At Intrepid by VitalSource, the business I lead, my colleagues and I are starting to see major impacts of COVID-19 across the workplace learning community. Over the last few days, several corporate learning leaders and professional learning providers have reached out to us, all wrestling with the same challenge: due to travel restrictions and accelerating adoption of work from home policies, how can we effectively migrate critical in-person training programs to impactful digital formats?

On the surface, this might not sound like anything new – online learning has been with us for at least a couple of decades, and we’ve been through recessions that drove steep accelerations in virtual learning before. What’s different about this moment?

First, it’s not about cost this time; it’s about reducing risks and keeping people safe. Not only are companies eliminating travel which prohibits employees from various global locations from coming to central locations for training, many headquarters are encouraging employees to work from home, and in some cases temporarily closing offices, to promote social distancing and protect employees from possible infection. One colleague I spoke with this week is rethinking how to deliver a client training program for an intact team in Italy because the team’s local office is closed and all members are all working from home.

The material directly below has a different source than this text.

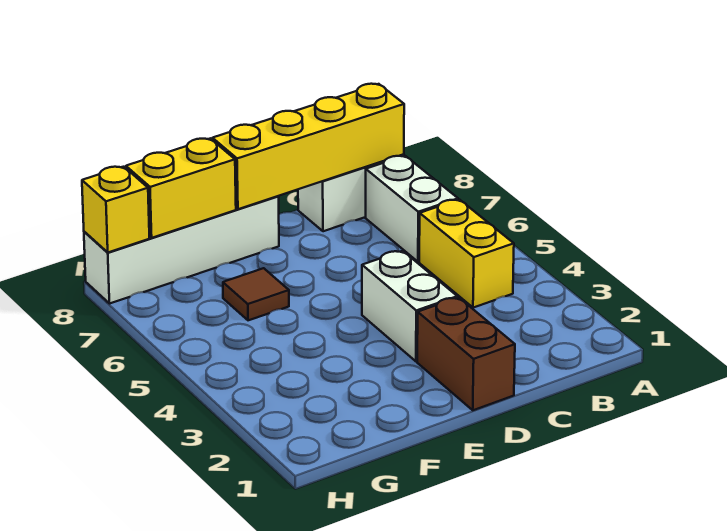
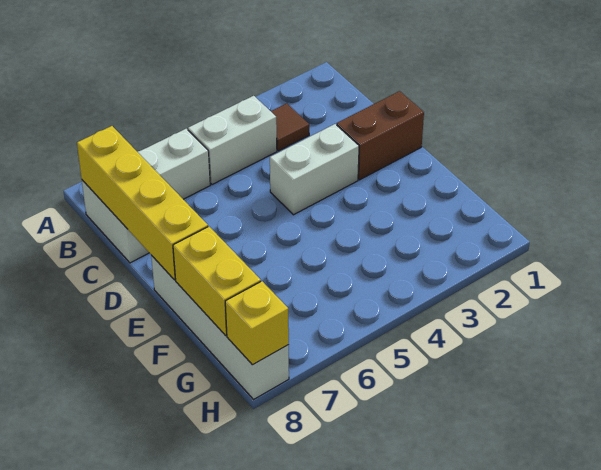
yellow brick B4:B5 level 1 -> white brick B4:B5 level 1
brown tile F6 level 1 -> brown tile B3 level 1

Second, this is not “back to the future” a la 2000s. Old-school asynchronous e-learning may have met expectations after the dot com bust (2001), and virtual classroom broadcasts may have worked during the Great Recession, but today’s learners (tens of millions of whom weren’t part of the workforce in the 2000s) and the organizations they work for have much more sophisticated expectations. And that’s a good thing, because today’s digital learning solutions have moved beyond simple content delivery — they can enable collaborative digital learning experiences that rival the engagement of the classroom. For example, Intrepid customers use our platform to design and deliver time-bound, cohort-driven learning journeys in which learners interact, engage and solve real work challenges together.

I predict that in the coming days and weeks, corporate learning teams and professional learning providers will aggressively change their learning design and delivery models to embrace more collaborative approaches to digital learning. Many innovators, such as MicrosoftDeloitteGP StrategiesMiller Heiman Group (Korn Ferry) and INSEAD already have. And I believe there will be enduring, long-term adoption of these collaborative learning approaches long after COVID-19 recedes — just as we’ve experienced with asynchronous e-learning and virtual instructor-led training. We are already seeing the early signals in Asia of the kind of accelerated digital learning adoption that I believe will happen as the world adapts to the impacts of COVID-19. For example, Duolingo’s CEO recently shared that daily active users of their language learning site in China have roughly doubled over the last month – which he attributes to people staying home to avoid the virus. And Cisco Webex has seen user volumes increase 4 to 5 times in recent weeks across Japan, South Korea and Singapore.

People around the world are stepping up to help their communities address the many challenges of COVID-19. Nurses, doctors, first responders, educators and public health leaders are on the front lines applying their skills, experience and wisdom to keep us healthy, and we are all deeply grateful for their contributions. Everyone has something to offer, and it’s in this spirit that my team and I at Intrepid are stepping up to the challenge and offering our skills and capabilities to be of service to workplace learning professionals. Likewise, it is my hope that workplace learning professionals throughout the world can apply their many talents to help their organizations and communities navigate through the current challenge.

I would love to hear from you. How are you adapting learning in your organization to address the impacts of COVID-19? And, are you applying your special learning talents to support your community? Please share! Most of all, be of good courage, and remember to wash those hands!